▶ [PROBLEM STATEMENT] Give back every line of text in the data entries below without any changes, leaving the pictures out.

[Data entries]
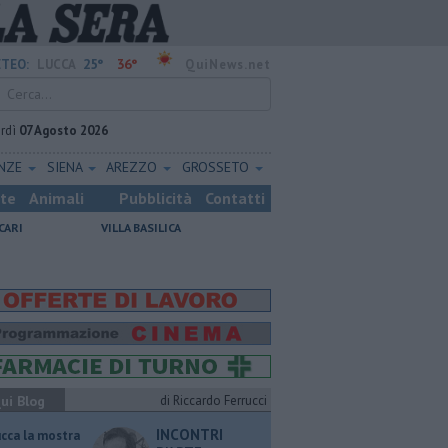
25°
36°
TEO:
LUCCA
QuiNews.net
rdì
07 Agosto 2026
ENZE
SIENA
AREZZO
GROSSETO
ste
Animali
Pubblicità
Contatti
CARI
VILLA BASILICA
ui Blog
di Riccardo Ferrucci
INCONTRI
ucca la mostra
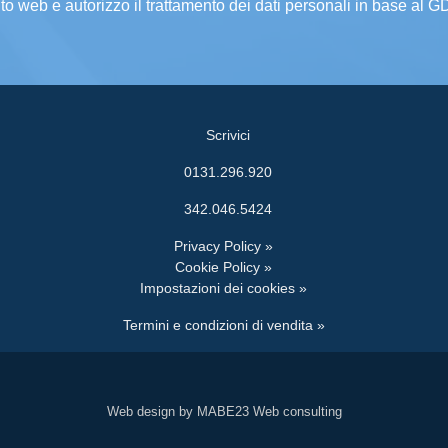
ito web e autorizzo il trattamento dei dati personali in base al 
Scrivici
0131.296.920
342.046.5424
Privacy Policy »
Cookie Policy »
Impostazioni dei cookies »
Termini e condizioni di vendita »
Web design by MABE23 Web consulting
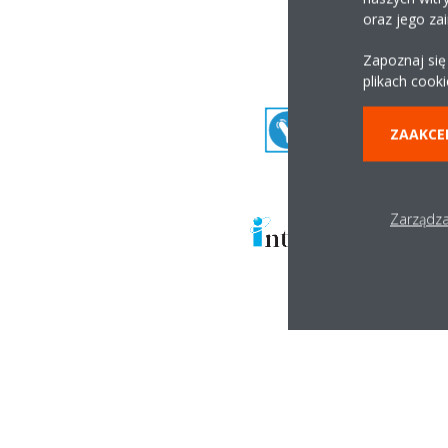
oraz jego za
Zapoznaj się
plikach cooki
ZAAKCE
Zarządza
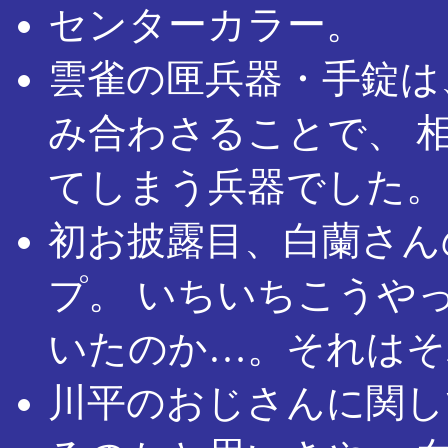
センターカラー。
雲雀の匣兵器・手錠は
み合わさることで、 
てしまう兵器でした。
初お披露目、白蘭さん
プ。 いちいちこうや
いたのか…。それはそ
川平のおじさんに関し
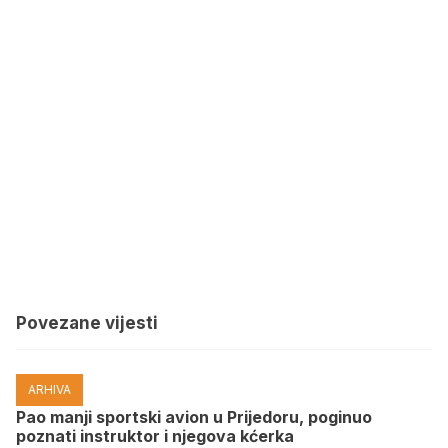
Povezane vijesti
ARHIVA
Pao manji sportski avion u Prijedoru, poginuo
poznati instruktor i njegova kćerka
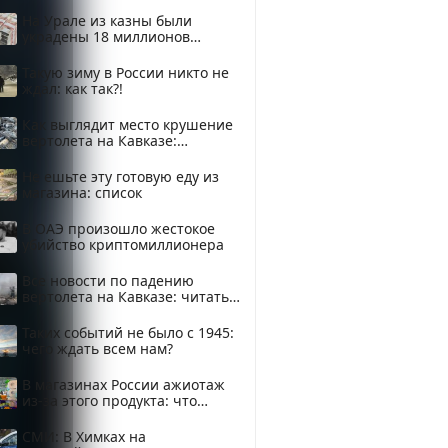
На Урале из казны были
украдены 18 миллионов
рублей
Такую зиму в России никто не
ждал: как так?!
Как выглядит место крушение
вертолета на Кавказе:
смотреть
Не ешьте эту готовую еду из
магазина: список
В ОАЭ произошло жестокое
убийство криптомиллионера
Все новости по падению
вертолета на Кавказе: читать
здесь
Таких событий не было с 1945:
чего ждать всем нам?
В магазинах России ажиотаж
из-за этого продукта: что
купить?
СМИ: В Химках на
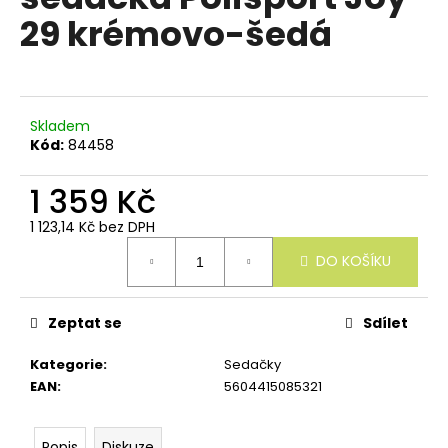
e
je
29 krémovo-šedá
n
0,0
z
a
5
j
hvězdiček.
í
Skladem
t
Kód:
84458
?
1 359 Kč
1 123,14 Kč bez DPH
Měrná
DO KOŠÍKU
cena:
HLEDAT
Zeptat se
Sdílet
D
Kategorie
:
Sedačky
o
EAN
:
5604415085321
p
o
r
Popis
Diskuze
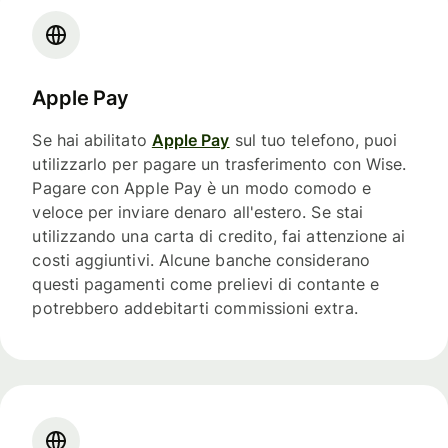
Apple Pay
Se hai abilitato
Apple Pay
sul tuo telefono, puoi
utilizzarlo per pagare un trasferimento con Wise.
Pagare con Apple Pay è un modo comodo e
veloce per inviare denaro all'estero. Se stai
utilizzando una carta di credito, fai attenzione ai
costi aggiuntivi. Alcune banche considerano
questi pagamenti come prelievi di contante e
potrebbero addebitarti commissioni extra.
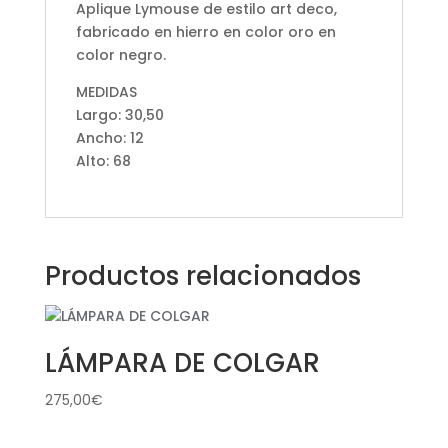
Aplique Lymouse de estilo art deco,
fabricado en hierro en color oro en
color negro.
MEDIDAS
Largo: 30,50
Ancho: 12
Alto: 68
Productos relacionados
LÁMPARA DE COLGAR
275,00
€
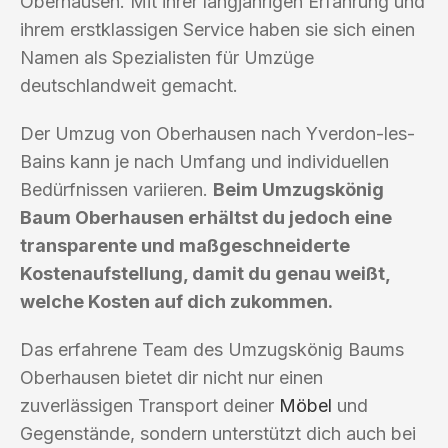
Oberhausen. Mit ihrer langjährigen Erfahrung und
ihrem erstklassigen Service haben sie sich einen
Namen als Spezialisten für Umzüge
deutschlandweit gemacht.
Der Umzug von Oberhausen nach Yverdon-les-
Bains kann je nach Umfang und individuellen
Bedürfnissen variieren.
Beim Umzugskönig
Baum Oberhausen erhältst du jedoch eine
transparente und maßgeschneiderte
Kostenaufstellung, damit du genau weißt,
welche Kosten auf dich zukommen.
Das erfahrene Team des Umzugskönig Baums
Oberhausen bietet dir nicht nur einen
zuverlässigen Transport deiner
Möbel
und
Gegenstände, sondern unterstützt dich auch bei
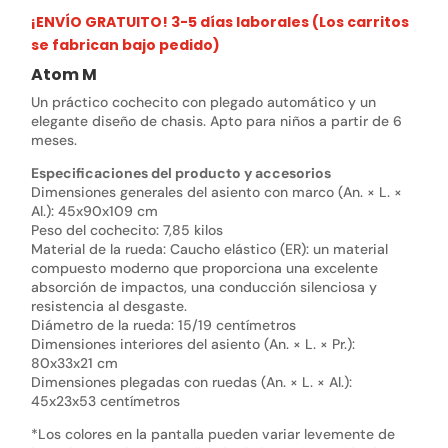
¡ENVÍO GRATUITO! 3-5 días laborales (Los carritos
se fabrican bajo pedido)
Atom M
Un práctico cochecito con plegado automático y un
elegante diseño de chasis. Apto para niños a partir de 6
meses.
Especificaciones del producto y accesorios
Dimensiones generales del asiento con marco (An. × L. ×
Al.): 45x90x109 cm
Peso del cochecito: 7,85 kilos
Material de la rueda: Caucho elástico (ER): un material
compuesto moderno que proporciona una excelente
absorción de impactos, una conducción silenciosa y
resistencia al desgaste.
Diámetro de la rueda: 15/19 centímetros
Dimensiones interiores del asiento (An. × L. × Pr.):
80x33x21 cm
Dimensiones plegadas con ruedas (An. × L. × Al.):
45x23x53 centímetros
*Los colores en la pantalla pueden variar levemente de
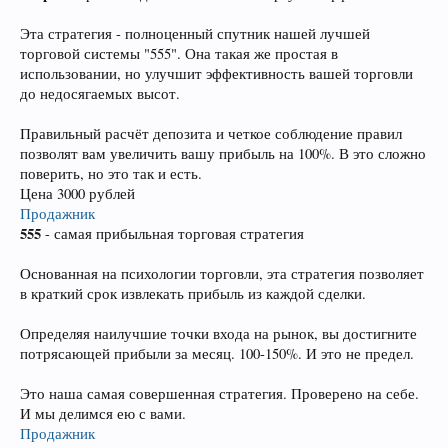
Эта стратегия - полноценный спутник нашей лучшей
торговой системы "555". Она такая же простая в
использовании, но улучшит эффективность вашей торговли
до недосягаемых высот.
Правильный расчёт депозита и четкое соблюдение правил
позволят вам увеличить вашу прибыль на 100%. В это сложно
поверить, но это так и есть.
Цена 3000 рублей
Продажник
555
- самая прибыльная торговая стратегия
Основанная на психологии торговли, эта стратегия позволяет
в краткий срок извлекать прибыль из каждой сделки.
Определяя наилучшие точки входа на рынок, вы достигните
потрясающей прибыли за месяц. 100-150%. И это не предел.
Это наша самая совершенная стратегия. Проверено на себе.
И мы делимся ею с вами.
Продажник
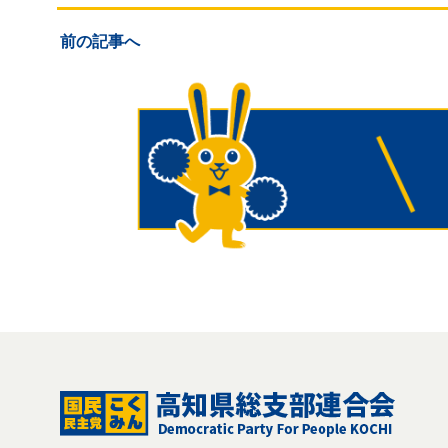
前の記事へ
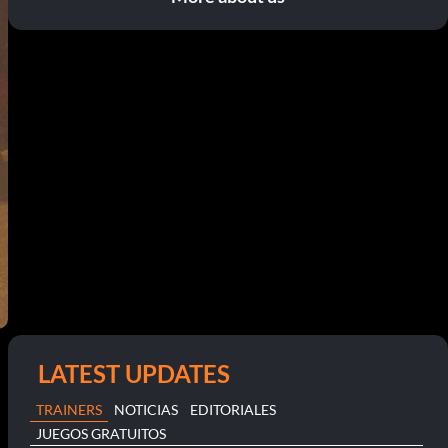
LATEST UPDATES
TRAINERS
NOTICIAS
EDITORIALES
JUEGOS GRATUITOS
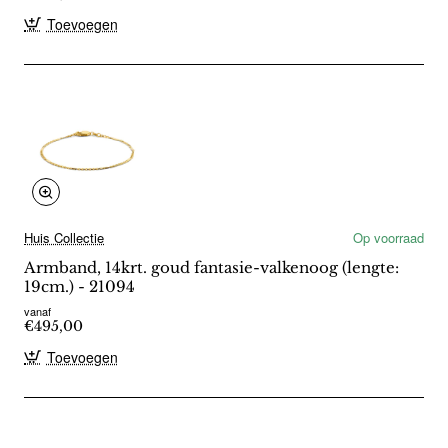
Toevoegen
Huis Collectie
Op voorraad
Armband, 14krt. goud fantasie-valkenoog (lengte:
19cm.) - 21094
vanaf
€495,00
Toevoegen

▶ [SOLUTION BELOW]
25°
36°
TEO:
LUCCA
QuiNews.net
rdì
07 Agosto 2026
ENZE
SIENA
AREZZO
GROSSETO
ste
Animali
Pubblicità
Contatti
CARI
VILLA BASILICA
ui Blog
di Riccardo Ferrucci
INCONTRI
ucca la mostra
ito web e autorizzo il trattamento dei dati personali in base al 
Scrivici
0131.296.920
342.046.5424
Privacy Policy »
Cookie Policy »
Impostazioni dei cookies »
Termini e condizioni di vendita »
Web design by MABE23 Web consulting
oraz jego za
Zapoznaj się
plikach cooki
ZAAKCE
Zarządza
センターカラー。
雲雀の匣兵器・手錠は
み合わさることで、 
てしまう兵器でした。
初お披露目、白蘭さん
プ。 いちいちこうや
いたのか…。それはそ
川平のおじさんに関し
Povezane vijesti
ARHIVA
Pao manji sportski avion u Prijedoru, poginuo
poznati instruktor i njegova kćerka
На Урале из казны были
украдены 18 миллионов
рублей
Такую зиму в России никто не
ждал: как так?!
Как выглядит место крушение
вертолета на Кавказе:
смотреть
Не ешьте эту готовую еду из
магазина: список
В ОАЭ произошло жестокое
убийство криптомиллионера
Все новости по падению
вертолета на Кавказе: читать
здесь
Таких событий не было с 1945:
чего ждать всем нам?
В магазинах России ажиотаж
из-за этого продукта: что
купить?
СМИ: В Химках на
e
je
29 krémovo-šedá
n
0,0
z
a
5
j
hvězdiček.
í
Skladem
t
Kód:
84458
?
1 359 Kč
1 123,14 Kč bez DPH
Měrná
DO KOŠÍKU
cena:
HLEDAT
Zeptat se
Sdílet
D
Kategorie
:
Sedačky
o
EAN
:
5604415085321
p
o
r
Popis
Diskuze
Apple Pay
Se hai abilitato
Apple Pay
sul tuo telefono, puoi
utilizzarlo per pagare un trasferimento con Wise.
Pagare con Apple Pay è un modo comodo e
veloce per inviare denaro all'estero. Se stai
utilizzando una carta di credito, fai attenzione ai
costi aggiuntivi. Alcune banche considerano
questi pagamenti come prelievi di contante e
potrebbero addebitarti commissioni extra.
Aplique Lymouse de estilo art deco,
fabricado en hierro en color oro en
color negro.
MEDIDAS
Largo: 30,50
Ancho: 12
Alto: 68
Productos relacionados
LÁMPARA DE COLGAR
275,00
€
Oberhausen. Mit ihrer langjährigen Erfahrung und
ihrem erstklassigen Service haben sie sich einen
Namen als Spezialisten für Umzüge
deutschlandweit gemacht.
Der Umzug von Oberhausen nach Yverdon-les-
Bains kann je nach Umfang und individuellen
Bedürfnissen variieren.
Beim Umzugskönig
Baum Oberhausen erhältst du jedoch eine
transparente und maßgeschneiderte
Kostenaufstellung, damit du genau weißt,
welche Kosten auf dich zukommen.
Das erfahrene Team des Umzugskönig Baums
Oberhausen bietet dir nicht nur einen
zuverlässigen Transport deiner
Möbel
und
Gegenstände, sondern unterstützt dich auch bei
¡ENVÍO GRATUITO! 3-5 días laborales (Los carritos
se fabrican bajo pedido)
Atom M
Un práctico cochecito con plegado automático y un
elegante diseño de chasis. Apto para niños a partir de 6
meses.
Especificaciones del producto y accesorios
Dimensiones generales del asiento con marco (An. × L. ×
Al.): 45x90x109 cm
Peso del cochecito: 7,85 kilos
Material de la rueda: Caucho elástico (ER): un material
compuesto moderno que proporciona una excelente
absorción de impactos, una conducción silenciosa y
resistencia al desgaste.
Diámetro de la rueda: 15/19 centímetros
Dimensiones interiores del asiento (An. × L. × Pr.):
80x33x21 cm
Dimensiones plegadas con ruedas (An. × L. × Al.):
45x23x53 centímetros
*Los colores en la pantalla pueden variar levemente de
Эта стратегия - полноценный спутник нашей лучшей
торговой системы "555". Она такая же простая в
использовании, но улучшит эффективность вашей торговли
до недосягаемых высот.
Правильный расчёт депозита и четкое соблюдение правил
позволят вам увеличить вашу прибыль на 100%. В это сложно
поверить, но это так и есть.
Цена 3000 рублей
Продажник
555
- самая прибыльная торговая стратегия
Основанная на психологии торговли, эта стратегия позволяет
в краткий срок извлекать прибыль из каждой сделки.
Определяя наилучшие точки входа на рынок, вы достигните
потрясающей прибыли за месяц. 100-150%. И это не предел.
Это наша самая совершенная стратегия. Проверено на себе.
И мы делимся ею с вами.
Продажник
前の記事へ
LATEST UPDATES
TRAINERS
NOTICIAS
EDITORIALES
JUEGOS GRATUITOS
Toevoegen
Huis Collectie
Op voorraad
Armband, 14krt. goud fantasie-valkenoog (lengte:
19cm.) - 21094
vanaf
€495,00
Toevoegen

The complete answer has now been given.